Luke digested this information. The whole time that Luke had been frustrated and distracted to the point of incompetence, he had been having the exact same effect on the cool, confident Noah? "It can't have been as bad as anything I did."
"No, worse. For yesterday's conference call, I completely forgot to read the report I was supposed to review before the meeting. And I addressed two of our biggest shareholders by the wrong names. This morning, I submitted figures to the home office that were off by a few hundred thousand dollars."
"Oh." Oh, YES. Luke was elated to learn Noah had it every bit as bad for him as he had it for Noah.
"And the other reason," Noah continued, trying to stay on track to finish what he was telling Luke. "Our Chicago office doesn't primarily deal with ad sales. They're our publishing arm of the company, and Dan heads that department. He was impressed with your performance as 'Ricky the Rabbit'."
"Could you ask him to wipe that memory from his brain? And could you do the same? God knows I'm trying to," Luke groused.
"Definitely not. We both noticed the same thing. You didn't just stick to the stories you read. You embellished each of them, making them more exciting for the kids. And then you made up two or three stories just based on what the kids told you about themselves – and they were good, Luke. I thought so, but I'm not an expert in the field. Dan is, and I could see the dollar signs twinkle in his eyes before we even got back to my office. He wants you to write a children's book for Mayer Publishing."
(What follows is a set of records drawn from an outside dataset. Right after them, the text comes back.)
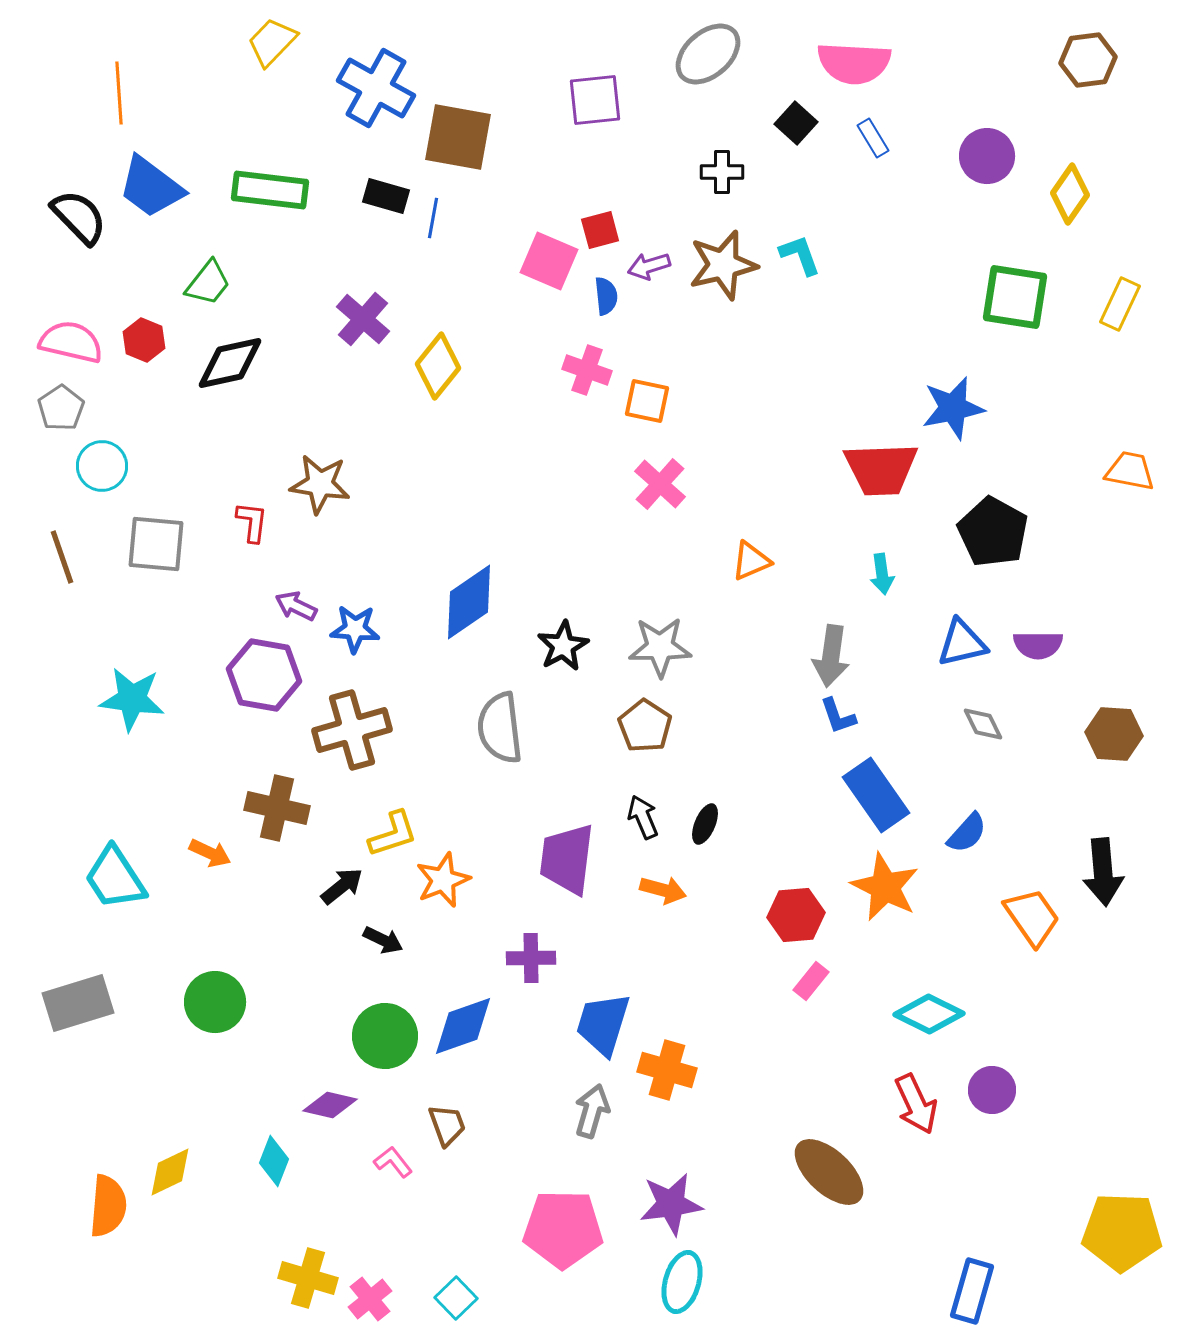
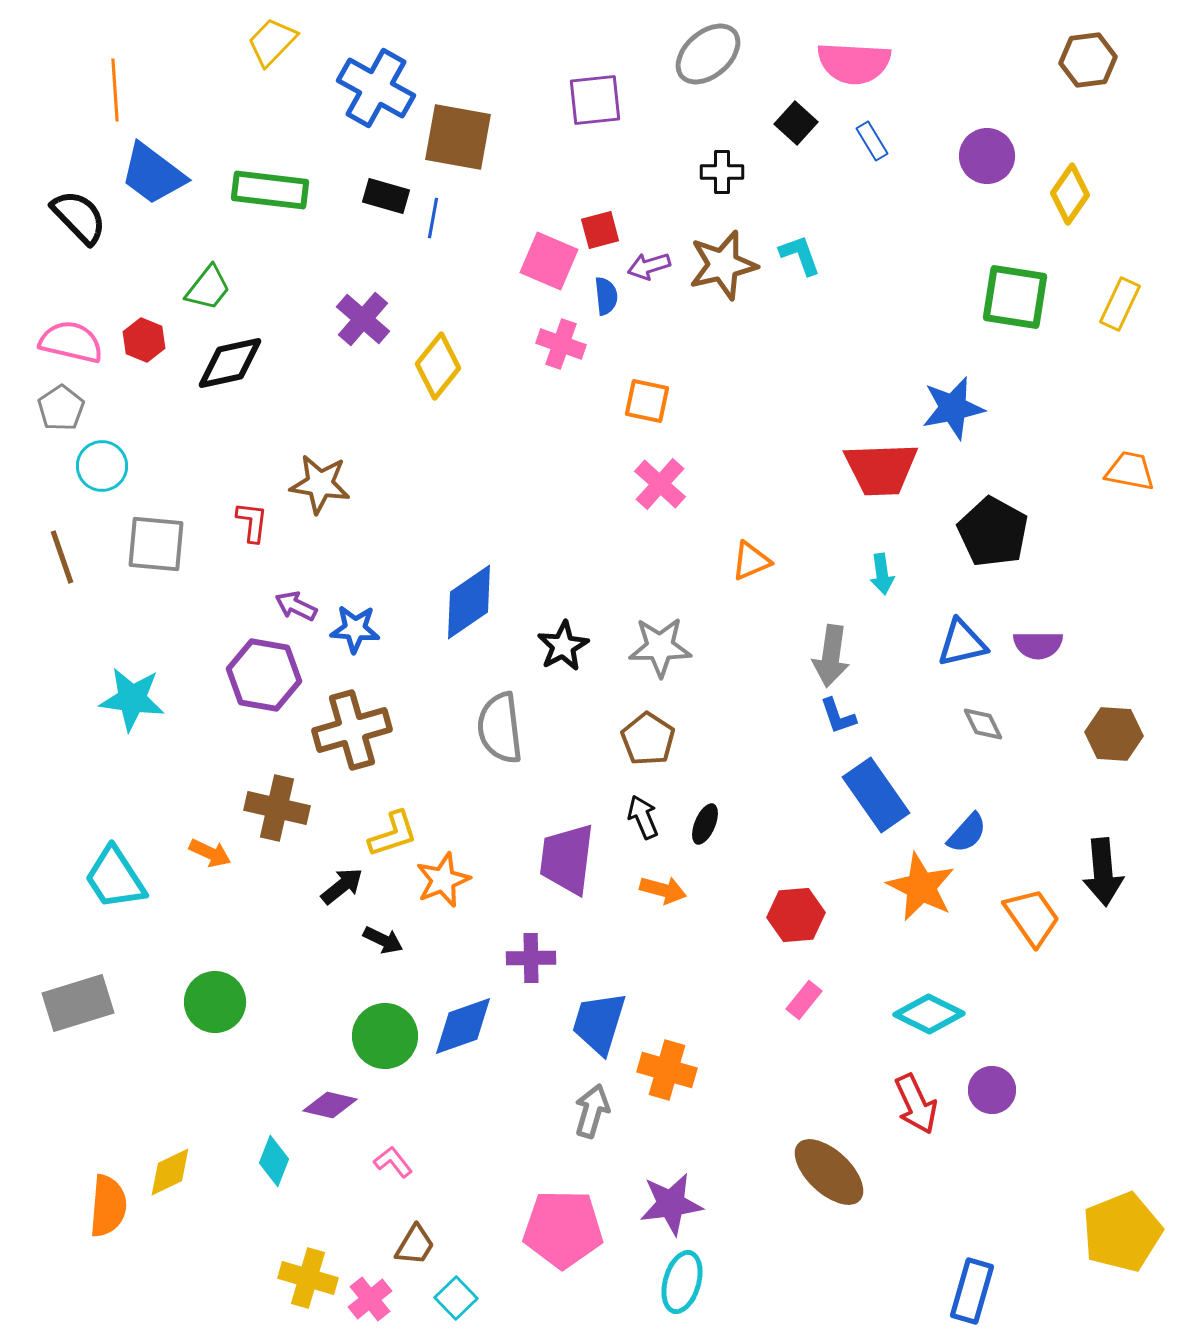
orange line at (119, 93): moved 4 px left, 3 px up
blue rectangle at (873, 138): moved 1 px left, 3 px down
blue trapezoid at (151, 187): moved 2 px right, 13 px up
green trapezoid at (208, 283): moved 5 px down
pink cross at (587, 370): moved 26 px left, 26 px up
brown pentagon at (645, 726): moved 3 px right, 13 px down
orange star at (885, 887): moved 36 px right
pink rectangle at (811, 981): moved 7 px left, 19 px down
blue trapezoid at (603, 1024): moved 4 px left, 1 px up
brown trapezoid at (447, 1125): moved 32 px left, 120 px down; rotated 51 degrees clockwise
yellow pentagon at (1122, 1232): rotated 24 degrees counterclockwise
"A… what? Me?" Luke was flabbergasted. In a million years, he couldn't have imagined that his brief stint as Ricky the Rabbit would serve as an impromptu book pitch. "I mean, I'm not a writer-"
"Bullshit," Noah cut in. "Anyone who can think of a story that detailed, that entrances an audience like you did with those kids, is unquestionably a writer."
"I do write, at home. Not for anything – just because I get an idea, and want to see where it takes me."
"It will take you to your first book, if you agree," Noah said. "I promise you, you'll get a fair contract. And just think, you can work from home in your pajamas..."
Luke chuckled. "My dad would love that. He probably wouldn't believe I had a real job."
"You live at home?" At Luke reddening's face, Noah quickly continued as he pulled a key free from his keychain. "Here. If you need a place to write with some peace and quiet – well obviously, I'm here all day. So you could use my apartment in the daytime. Or even at night, if you wanted," Noah went on. "I won't make any noise. Unless you want me to. I mean, if you wanted to stay over, or anything-"
"Yes."
"Yes? To what?"
Luke smiled, pecking Noah's lips with his own, then lowering to his knees, seeking to bring Noah even half the pleasure he'd given Luke. "When it comes to you, Noah Mayer? Yes, to everything."
There was no doubt about it, Luke thought as he made quick work of Noah's belt and zipper. Whatever hell he'd experienced in this building, it housed Noah for at least forty hours a week. As Luke hungrily tasted Noah for the very first time, he realized one incontrovertible fact.
Luke Snyder would most definitely be back.